Some of the high street's biggest names are lobbying the government to stop allegedly stolen goods worth millions of pounds being sold on eBay.
Twenty fashion retailers, including Marks & Spencer, Next, River Island and French Connection, are taking the auction website to task in a bid to end the sale of stolen product on the site.
The retailers, which also include Monsoon, H&M, Peacocks, Matalan, Blacks Leisure, Mosaic, TK Maxx, JD Sports, New Look and Mothercare, are all members of retail group The Fashion Forum, which is led by loss prevention company ORIS Group.
Although adamant that they have no objection to auctions of legitimate merchandise on the site, the retailers claim that eBay has become the tool of choice for criminals selling product that is stolen from the supply chain before it reaches stores or is taken from shops. The retailers say many of the eBay sales arise from internal theft, which is costing high street fashion businesses millions of pounds.
River Island head of profit protection Simon Hoyle said: "We do not want to discourage legitimate trading, but we have explained to the Home Office that 25% of River Island auctions on the site are for new product that has a ticket. More than 70% of theft is done internally and the medium of eBay suits the criminals."
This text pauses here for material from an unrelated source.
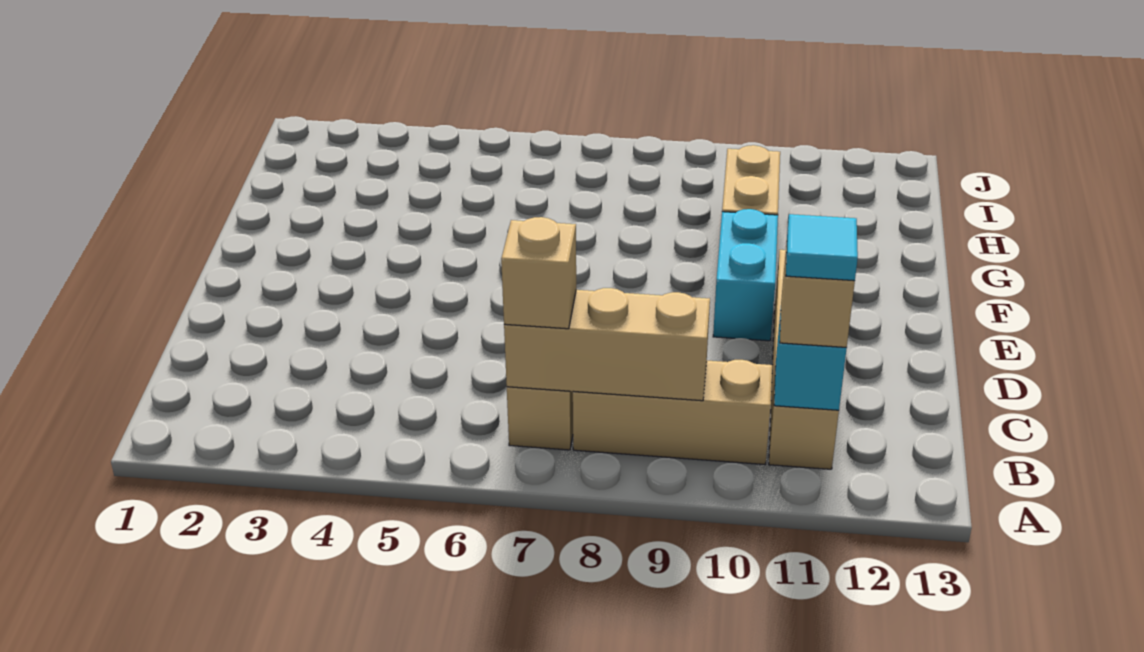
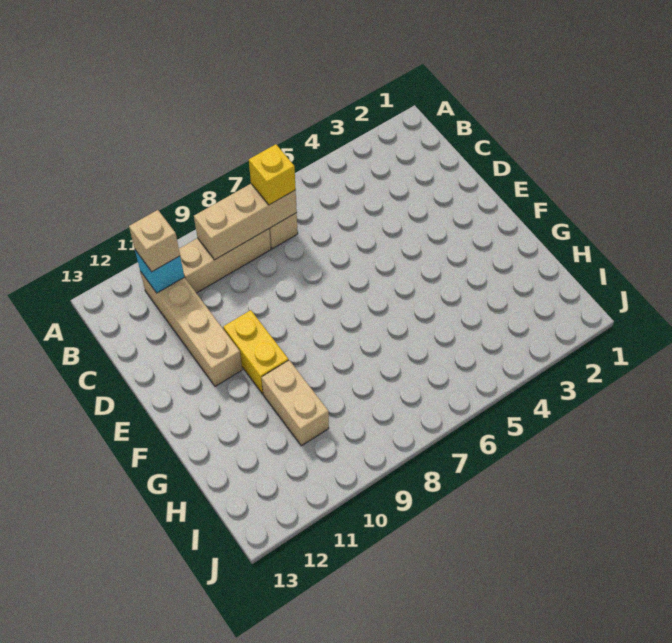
tan 1x1 brick [501,217,576,329] -> yellow 1x1 brick [249,144,296,205]
cyan 1x1 tile [786,214,858,281] -> none
cyan 1x2 brick [713,209,778,341] -> yellow 1x2 brick [223,310,288,394]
The Fashion Forum, which meets quarterly to discuss loss prevention, held talks with the Home Office and the Department of Trade and Industry in December and is calling for a code of practice to be introduced between eBay and high street retailers.
Hoyle added that he also wants better regulation to force the proven identification of sellers when they sign up to the site.
ORIS managing director Laurence King said the situation had reached boiling point. "It is a nightmare. The Home Office is looking into the issue and the DTI wishes to pursue it as well. But eBay is only an auction site - it is faceless, so it is a bit like nailing jelly to the wall."
An eBay spokeswoman insisted the company was committed to ensuring the site was a safe place to trade. She said: "We work closely with police forces across the UK and the world. Where we are informed of illegal activity, we swiftly end listings, work with the police to assist with their investigations and have helped to secure convictions in the past."